Terra firma. In Latin, “solid earth.”
Two thousand years ago people thought Latin would be the lasting language of commerce. History disproved that thesis, but the notion of a firm foundation remains. In stock-trading, however, the ground relentlessly crumbles as prices shift in illusion.
The significance of this condition goes beyond whether investors are getting fair prices. Iconoclastic IEX, the alternative trading system and prospective exchange introduced popularly in Michael Lewis’s book Flash Boys, has a solution. More on that in a moment.
Many don’t think there’s a problem. Costs are low, we’re told. Apparently stocks trade easily. But the success measures themselves are incorrect. Clear supply and demand, identifiable participants, differentiated price, service and products – these are hallmarks of free-market function. The buyers and sellers who benefit from low spreads are those whose minds are always changing.
The stock market today forces competitors to share products and to match each other’s prices. Most observable prices come from parties aiming to own nothing by day’s end. Quotes reflect seismographic instability. Nobody knows real supply or demand because 42% of traded shares are borrowed and by our measures 85% of market activity is routinely motivated by something besides rational thought. Half the volume flows through intermediaries who take great pains to remain anonymous. Imagine walking into a shopping mall full of storefronts without signs. You’d feel like you were frequenting something illegal, chthonian.
The eleven registered exchanges and 40 alternative systems comprising the National Market System are in competition with each other no differently than Nordstrom and Saks, but no law requires Nordstrom to point customers down the concourse because a marquee posting best prices says it must. In free markets, humans compete on merit. If you want a good deal cut out the middle man.
Participants did not choose this stock market. Spreading governmental paternalism deemed investors unable to figure out for themselves if they were getting good deals, so we have an equity market built around competition to set price, with exchanges and brokers paying intermediaries to be first, the exact opposite of merit-based deals and a market that forms critical mass for its consumers.
Which brings us to “crumbling quotes,” how our friends at IEX describe transient manifestations of apparent best bids and offers that deceive investors, Virgilian Sirens calling Odysseus to the shoals. IEX first created its patent-pending network architecture called in Flash Boys the Magic Shoe Box to add 350 microseconds to orders on its platform so ones arriving elsewhere wouldn’t race ahead on advance order-information. In effect, IEX added fractional terra firma to put everyone on the same footing.
Now, IEX has gone further.
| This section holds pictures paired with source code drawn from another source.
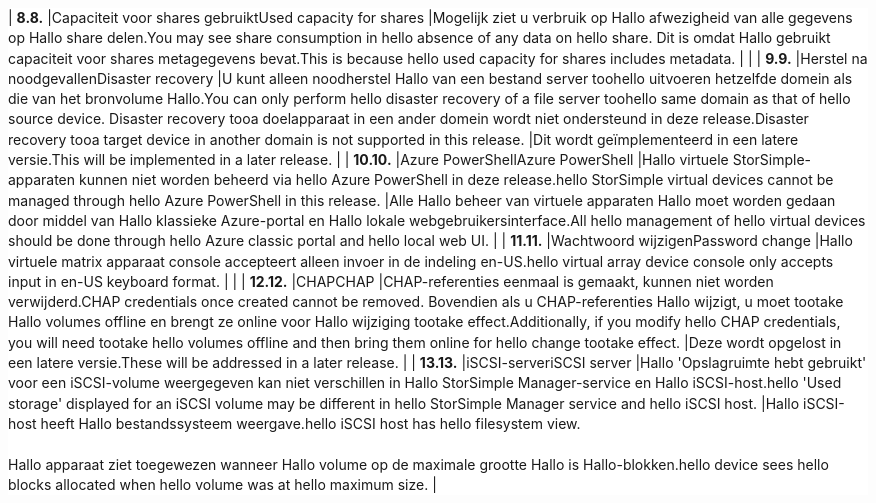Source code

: | <span data-ttu-id="fb6a9-199">**8.**</span><span class="sxs-lookup"><span data-stu-id="fb6a9-199">**8.**</span></span> |<span data-ttu-id="fb6a9-200">Capaciteit voor shares gebruikt</span><span class="sxs-lookup"><span data-stu-id="fb6a9-200">Used capacity for shares</span></span> |<span data-ttu-id="fb6a9-201">Mogelijk ziet u verbruik op Hallo afwezigheid van alle gegevens op Hallo share delen.</span><span class="sxs-lookup"><span data-stu-id="fb6a9-201">You may see share consumption in hello absence of any data on hello share.</span></span> <span data-ttu-id="fb6a9-202">Dit is omdat Hallo gebruikt capaciteit voor shares metagegevens bevat.</span><span class="sxs-lookup"><span data-stu-id="fb6a9-202">This is because hello used capacity for shares includes metadata.</span></span> | |
| <span data-ttu-id="fb6a9-203">**9.**</span><span class="sxs-lookup"><span data-stu-id="fb6a9-203">**9.**</span></span> |<span data-ttu-id="fb6a9-204">Herstel na noodgevallen</span><span class="sxs-lookup"><span data-stu-id="fb6a9-204">Disaster recovery</span></span> |<span data-ttu-id="fb6a9-205">U kunt alleen noodherstel Hallo van een bestand server toohello uitvoeren hetzelfde domein als die van het bronvolume Hallo.</span><span class="sxs-lookup"><span data-stu-id="fb6a9-205">You can only perform hello disaster recovery of a file server toohello same domain as that of hello source device.</span></span> <span data-ttu-id="fb6a9-206">Disaster recovery tooa doelapparaat in een ander domein wordt niet ondersteund in deze release.</span><span class="sxs-lookup"><span data-stu-id="fb6a9-206">Disaster recovery tooa target device in another domain is not supported in this release.</span></span> |<span data-ttu-id="fb6a9-207">Dit wordt geïmplementeerd in een latere versie.</span><span class="sxs-lookup"><span data-stu-id="fb6a9-207">This will be implemented in a later release.</span></span> |
| <span data-ttu-id="fb6a9-208">**10.**</span><span class="sxs-lookup"><span data-stu-id="fb6a9-208">**10.**</span></span> |<span data-ttu-id="fb6a9-209">Azure PowerShell</span><span class="sxs-lookup"><span data-stu-id="fb6a9-209">Azure PowerShell</span></span> |<span data-ttu-id="fb6a9-210">Hallo virtuele StorSimple-apparaten kunnen niet worden beheerd via hello Azure PowerShell in deze release.</span><span class="sxs-lookup"><span data-stu-id="fb6a9-210">hello StorSimple virtual devices cannot be managed through hello Azure PowerShell in this release.</span></span> |<span data-ttu-id="fb6a9-211">Alle Hallo beheer van virtuele apparaten Hallo moet worden gedaan door middel van Hallo klassieke Azure-portal en Hallo lokale webgebruikersinterface.</span><span class="sxs-lookup"><span data-stu-id="fb6a9-211">All hello management of hello virtual devices should be done through hello Azure classic portal and hello local web UI.</span></span> |
| <span data-ttu-id="fb6a9-212">**11.**</span><span class="sxs-lookup"><span data-stu-id="fb6a9-212">**11.**</span></span> |<span data-ttu-id="fb6a9-213">Wachtwoord wijzigen</span><span class="sxs-lookup"><span data-stu-id="fb6a9-213">Password change</span></span> |<span data-ttu-id="fb6a9-214">Hallo virtuele matrix apparaat console accepteert alleen invoer in de indeling en-US.</span><span class="sxs-lookup"><span data-stu-id="fb6a9-214">hello virtual array device console only accepts input in en-US keyboard format.</span></span> | |
| <span data-ttu-id="fb6a9-215">**12.**</span><span class="sxs-lookup"><span data-stu-id="fb6a9-215">**12.**</span></span> |<span data-ttu-id="fb6a9-216">CHAP</span><span class="sxs-lookup"><span data-stu-id="fb6a9-216">CHAP</span></span> |<span data-ttu-id="fb6a9-217">CHAP-referenties eenmaal is gemaakt, kunnen niet worden verwijderd.</span><span class="sxs-lookup"><span data-stu-id="fb6a9-217">CHAP credentials once created cannot be removed.</span></span> <span data-ttu-id="fb6a9-218">Bovendien als u CHAP-referenties Hallo wijzigt, u moet tootake Hallo volumes offline en brengt ze online voor Hallo wijziging tootake effect.</span><span class="sxs-lookup"><span data-stu-id="fb6a9-218">Additionally, if you modify hello CHAP credentials, you will need tootake hello volumes offline and then bring them online for hello change tootake effect.</span></span> |<span data-ttu-id="fb6a9-219">Deze wordt opgelost in een latere versie.</span><span class="sxs-lookup"><span data-stu-id="fb6a9-219">These will be addressed in a later release.</span></span> |
| <span data-ttu-id="fb6a9-220">**13.**</span><span class="sxs-lookup"><span data-stu-id="fb6a9-220">**13.**</span></span> |<span data-ttu-id="fb6a9-221">iSCSI-server</span><span class="sxs-lookup"><span data-stu-id="fb6a9-221">iSCSI server</span></span> |<span data-ttu-id="fb6a9-222">Hallo 'Opslagruimte hebt gebruikt' voor een iSCSI-volume weergegeven kan niet verschillen in Hallo StorSimple Manager-service en Hallo iSCSI-host.</span><span class="sxs-lookup"><span data-stu-id="fb6a9-222">hello 'Used storage' displayed for an iSCSI volume may be different in hello StorSimple Manager service and hello iSCSI host.</span></span> |<span data-ttu-id="fb6a9-223">Hallo iSCSI-host heeft Hallo bestandssysteem weergave.</span><span class="sxs-lookup"><span data-stu-id="fb6a9-223">hello iSCSI host has hello filesystem  view.</span></span><br></br><span data-ttu-id="fb6a9-224">Hallo apparaat ziet toegewezen wanneer Hallo volume op de maximale grootte Hallo is Hallo-blokken.</span><span class="sxs-lookup"><span data-stu-id="fb6a9-224">hello device sees hello blocks allocated when hello volume was at hello maximum size.</span></span> |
In an interview, CEO Brad Katsuyama and IEX’s math genius Dan Aisen (one of Forbes’ Finance 30 Under 30) said IEX’s Discretionary Peg Order (D-Peg) moves beyond the 350-microsecond beach head by generating its own calculation of fair prices milliseconds ahead so customers don’t inadvertently trade on IEX at prices that in an instant will no longer be the best. IEX is sleuthing out deception on behalf of its clients, old-fashioned service in a high-tech package.
D-Peg is gaining traction and so is IEX. The latest FINRA rankings of dark pools and other alternative trading systems put IEX fourth out of 40 measured platforms behind UBS, Credit Suisse and Deutsche Bank, and with significantly better shares-per-trade.
It’s fascinating to me that IEX works so hard to keep its customers from getting jobbed. My wife Karen and I know an attorney in government whose workdays are spent pursuing faintly deceptive private-company practices. Yet right here in front of us, perhaps the world’s best known market is built on a government-mandated model that routinely conjures deceptive prices.
The damage is more than missing out on a fractionally better price. Public companies assume share-prices they see are correct, yet no exchange bases order types on the consolidated tape that companies and retail investors depend on, because it’s out of step – a crumbled version of reality.
Stock charts usually show open, high, low and closing prices for shares, and yet the vast majority of trades occur at benchmarks between the best displayed prices. Listing exchanges tell public companies wondering why shares are up or down that they “broke through moving averages.” Yet all the registered exchanges offer proprietary data feeds that permit some to know about price-changes before the rest, who get stale data, day-old bread offered as oven-fresh. Isn’t that deceptive?
The hallmark of enduring endeavor is truthfulness, reliability. But in the stock market, Quae sunt quod non videntur – in Latin, “things are not as they seem.” We’re glad to see IEX battling the establishment, and we hope they become an exchange that offers everybody including public companies truth in advertising.